** start of Data excerpts **
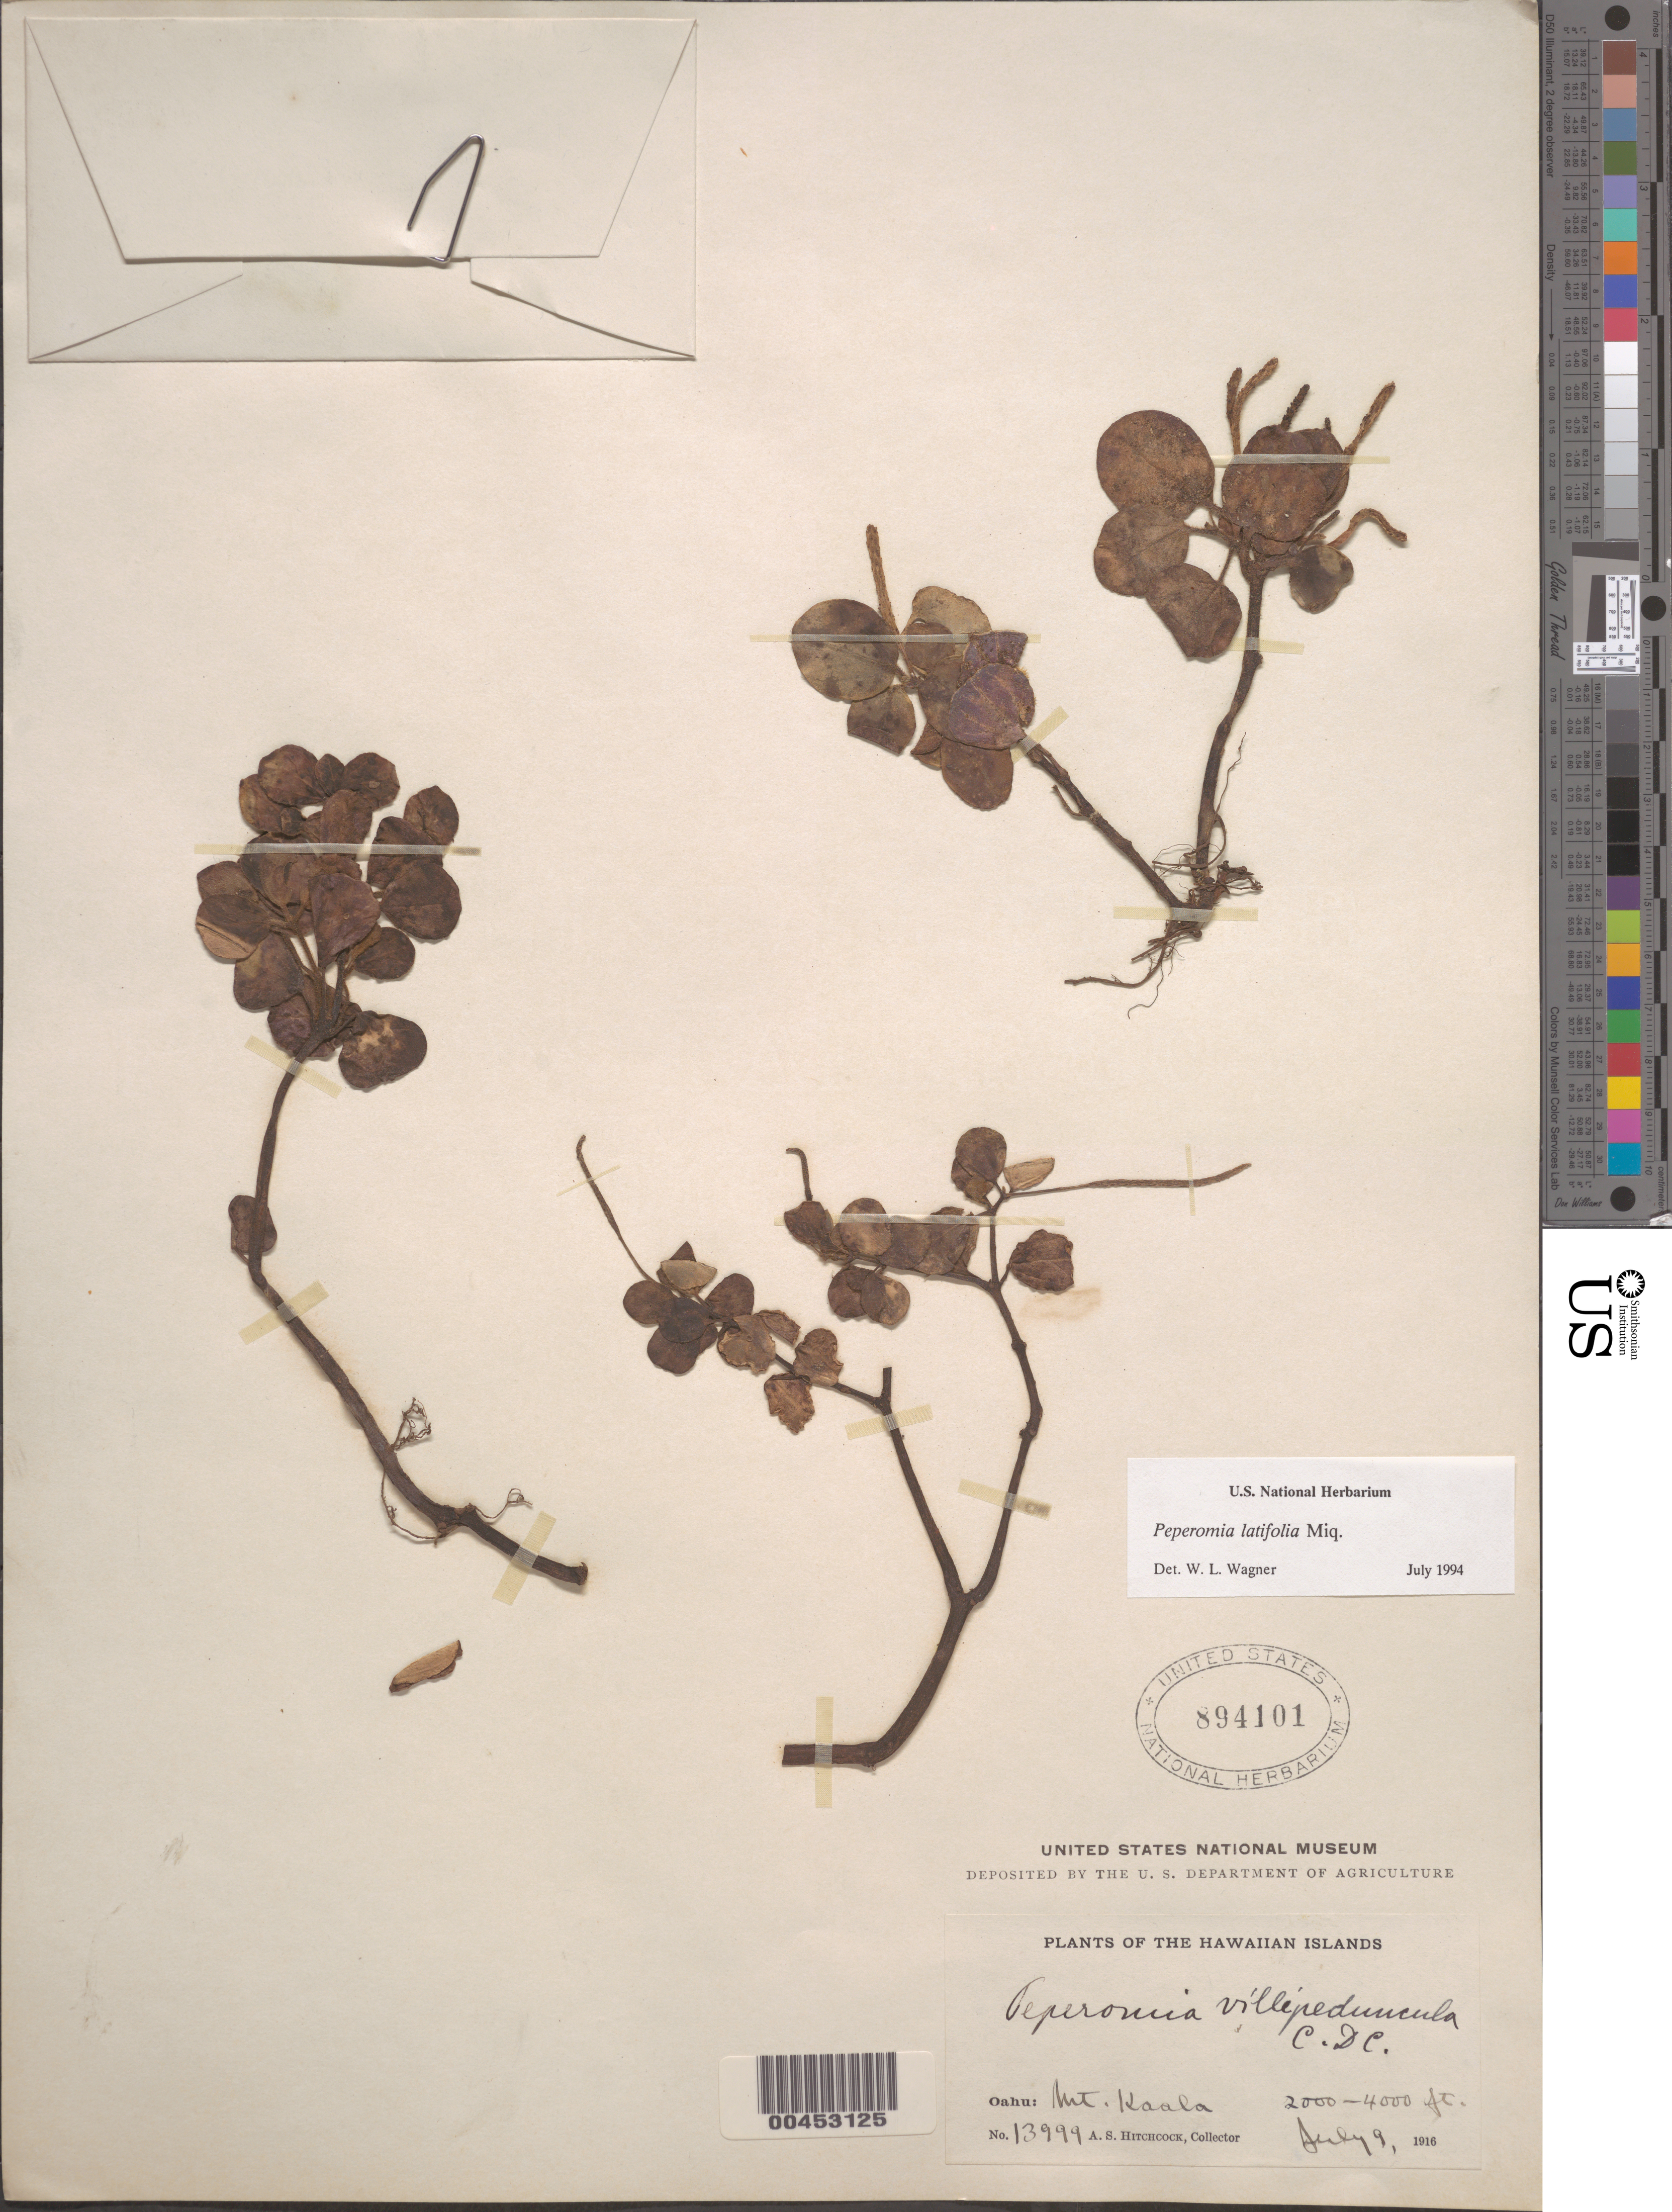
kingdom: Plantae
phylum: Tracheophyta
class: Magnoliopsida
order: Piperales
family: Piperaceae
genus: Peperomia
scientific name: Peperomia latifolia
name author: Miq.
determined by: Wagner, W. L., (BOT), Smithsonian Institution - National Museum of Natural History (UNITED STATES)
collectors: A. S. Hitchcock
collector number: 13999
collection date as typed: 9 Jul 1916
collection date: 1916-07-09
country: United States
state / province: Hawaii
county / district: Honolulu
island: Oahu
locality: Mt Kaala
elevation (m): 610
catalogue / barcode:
** end of Data excerpts **
Objective
Lay out every line of the records above as a numbered list, skipping blank lines. Leave the pictures out of your answer.

Exercise response
1. kingdom: Plantae
2. phylum: Tracheophyta
3. class: Magnoliopsida
4. order: Piperales
5. family: Piperaceae
6. genus: Peperomia
7. scientific name: Peperomia latifolia
8. name author: Miq.
9. determined by: Wagner, W. L., (BOT), Smithsonian Institution - National Museum of Natural History (UNITED STATES)
10. collectors: A. S. Hitchcock
11. collector number: 13999
12. collection date as typed: 9 Jul 1916
13. collection date: 1916-07-09
14. country: United States
15. state / province: Hawaii
16. county / district: Honolulu
17. island: Oahu
18. locality: Mt Kaala
19. elevation (m): 610
20. catalogue / barcode:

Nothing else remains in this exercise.